To celebrate, the Krita team also made a video with artist Ramon Miranda that offers some advice for improving your sketches. Krita is available in your favorite Linux distribution, for Windows, macOS, as a Linux AppImage, on Flathub, and in the Snap store.

KMyMoney, the app for managing your finances, also got a new release - 5.0.7. This release introduces updates required for the new regulations of the Payment Services Directive, which affects the online capabilities for German bank users.

To make KMyMoney compatible with those regulations (especially the strong customer authentication part), developers had to adapt it to updated APIs of the Gwenhywfar and AqBanking libraries which provide the banking protocol implementations.

Coming from KDE and used by many of us, the distributed compiler cluster Icecream and Icecream Monitor have been updated. The new release improves Objective C and C++ support, removes hardcoded compiler paths, and fixes job preloading to again allow sending one extra job to a fully busy node. In the monitor app several new ice cream flavors have also been added, we're not quite sure what this means but it sounds delicious.

In the last month, Latte Dock (panel for the Plasma desktop) had two new releases, making improvements to its new Win Indicator look.

KDevelop, the discerning coder's IDE, published a bugfix release - 5.4.2. You can get it from your Linux distribution or as an AppImage, and you can also compile versions for Windows and macOS.

RSIBreak, the app that helps you prevent damage to your wrists got a new release versioned 0.12.11.

Photo management and editing app digiKam released the version 6.3. The highlight of the new release is the G'Mic plugin.
G'Mic is the image processing library with over 950 different filters, so you can make all your photos truly beautiful. digiKam can be installed from your Linux distro, AppImage bundles, macOS package, and Windows 32/64-bit installers.

Telescope and astronomy app KStars also had a new release, versioned 3.3.6. The KStars Live Video window can now show debayer frames in real-time, making it possible to create color video streams.

The weather data can be directly displayed in the Observatory Module, and the user interface has been improved in a number of ways. As one of the most feature-rich free astronomy apps, KStars caters to a wide variety of use cases, so you will surely find tools that are useful to you regardless of your level of experience. KStars is available pretty much everywhere - as a Windows installer, macOS installer, Android app, Snap package, and in your Linux distribution.

Bug Fixes

We are continually improving our apps, so plenty of bug fixes have been made. Here are some highlights.

  • Our document viewer Okular gained support for HighDPI screens.

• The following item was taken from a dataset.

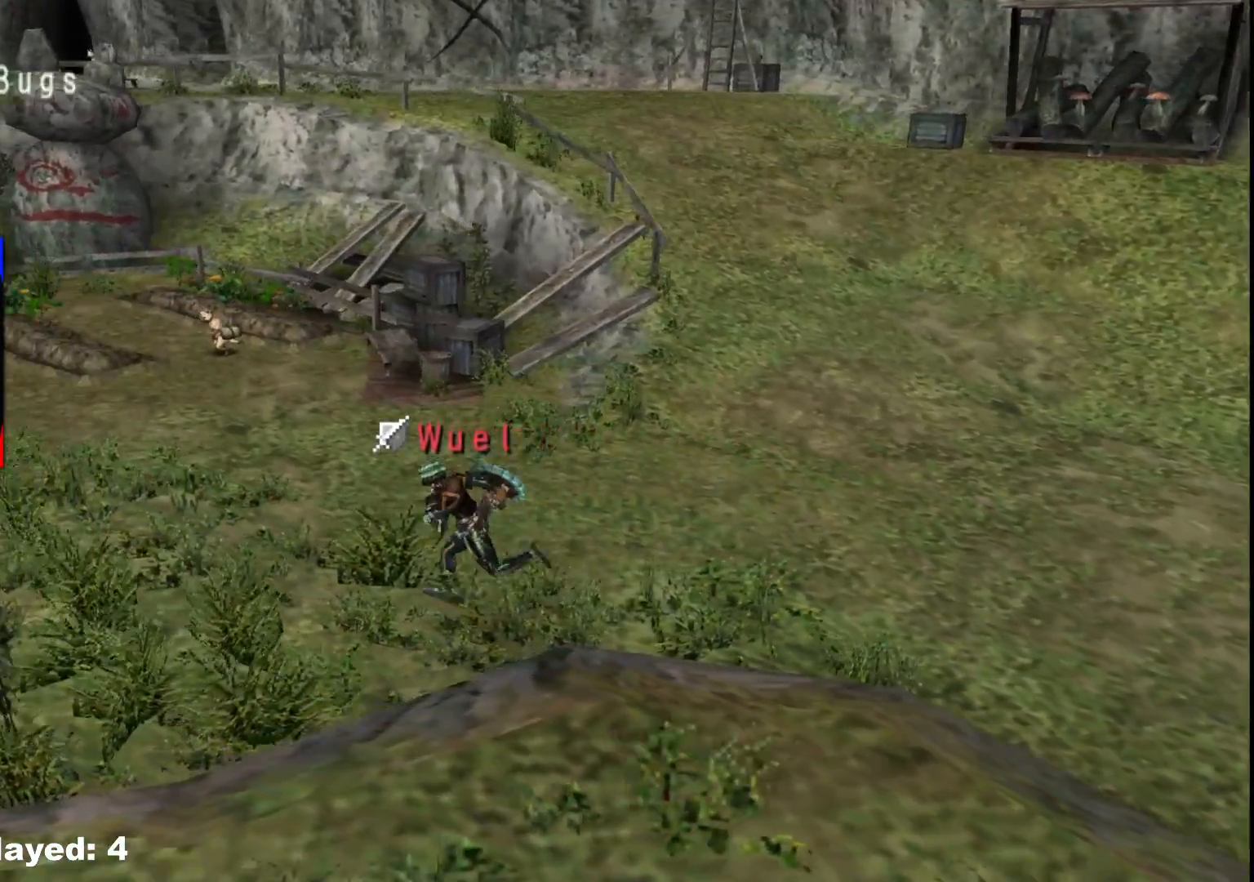
{"dt_ms": 500, "buttons": [], "left_stick": "left", "right_stick": "center", "events": []}
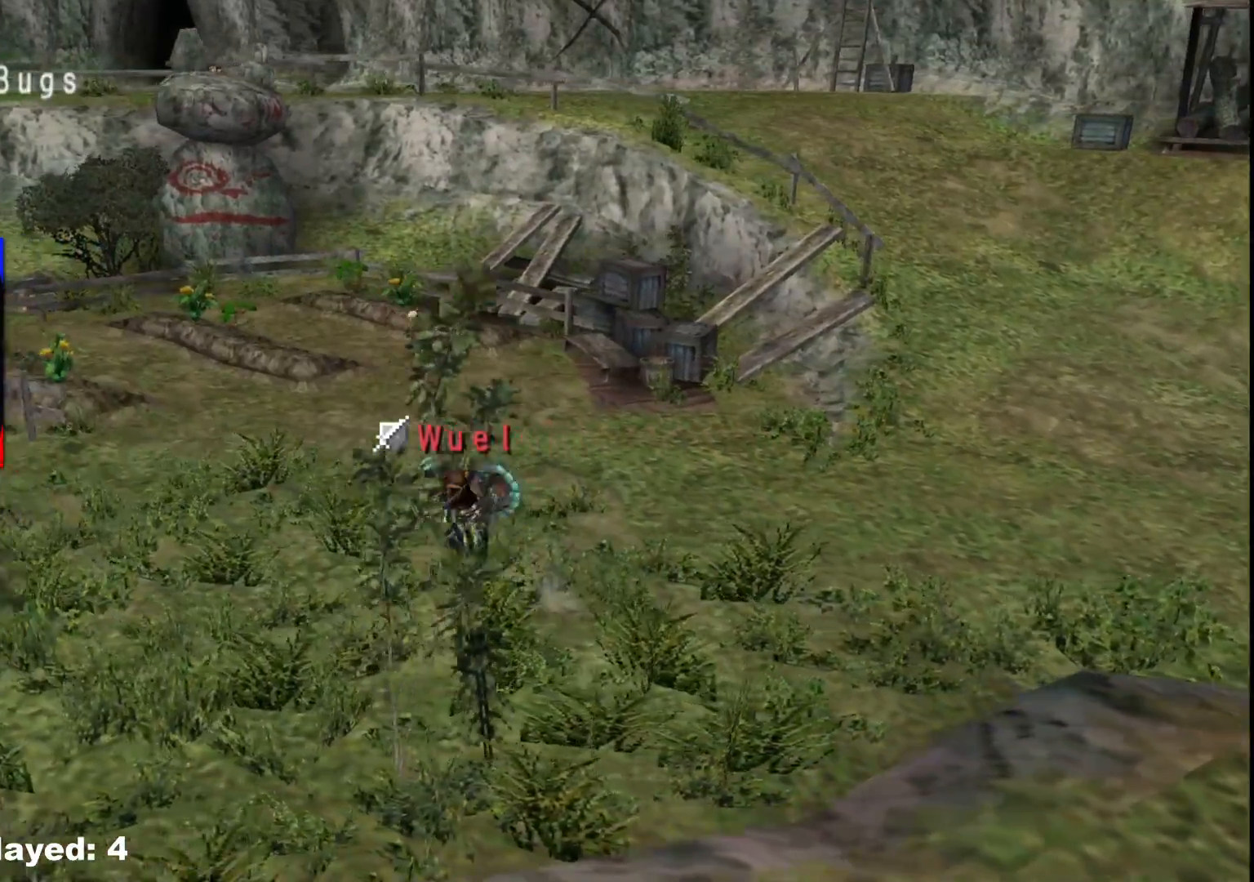
{"dt_ms": 500, "buttons": [], "left_stick": "left", "right_stick": "center", "events": []}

This one-line fix to add automatic scaling based on the pixel density of the monitor will make viewing documents on fancy monitors so much better.
  • The advanced text editor Kate was similarly updated to work with HiDPI screens throughout.
  • The chess game Knights had a one-line fix in version 19.08.2. Thanks to the fix, you can now start a game when the second player is a computer engine again.
  • Video editor Kdenlive fixed screengrabs in Linux to eliminate crashes, and in Windows to correctly grab the audio.
  • CD burner app K3b fixed a crash where it couldn't find the supporting command-line tool mkisofs.

Supporting Bits

Libraries and artwork support our apps to make our software work beautifully.

The Breeze icon theme got new icons for activities, trash, batteries, QR codes, and more. Libical, which is used by Kontact to talk to iCalendar protocols and data formats, had a bugfix release (3.0.6).

Snorenotify is a notification framework supporting Linux, Windows and macOS. Snoretoast is a command-line application used within Snorenotify for Windows Toast notifications. It is also used in Quassel and Tomahawk, and the good news is that it got a new release this month (0.7.0).

New in App Stores

Our software is increasingly available directly through app stores. To celebrate and highlight this (and to help you find them more easily!), this month we added Windows Store links to the KDE Applications web page.

More KDE applications found their way to the Windows Store:

Welcoming New Projects

New projects are started in the KDE community all the time. When those projects are ready for wider use, they go through a process called "KDE review", where other KDE contributors will check them for code quality, features, licensing, and how well they work on different platforms. Last but not least, we decide whether we are happy to give it the KDE stamp of approval.

In KDE review this month is Ruqola, a chat app which talks on the Rocket Chat network and uses the Kirigami UI framework. For the more technically-inclined, Elf-Inspector is an app providing tools for inspecting, analyzing, and optimizing ELF files (the executable file format used on Linux).

Saying Goodbye

Sometimes, apps are left behind when their code does not keep up with the rest of the world.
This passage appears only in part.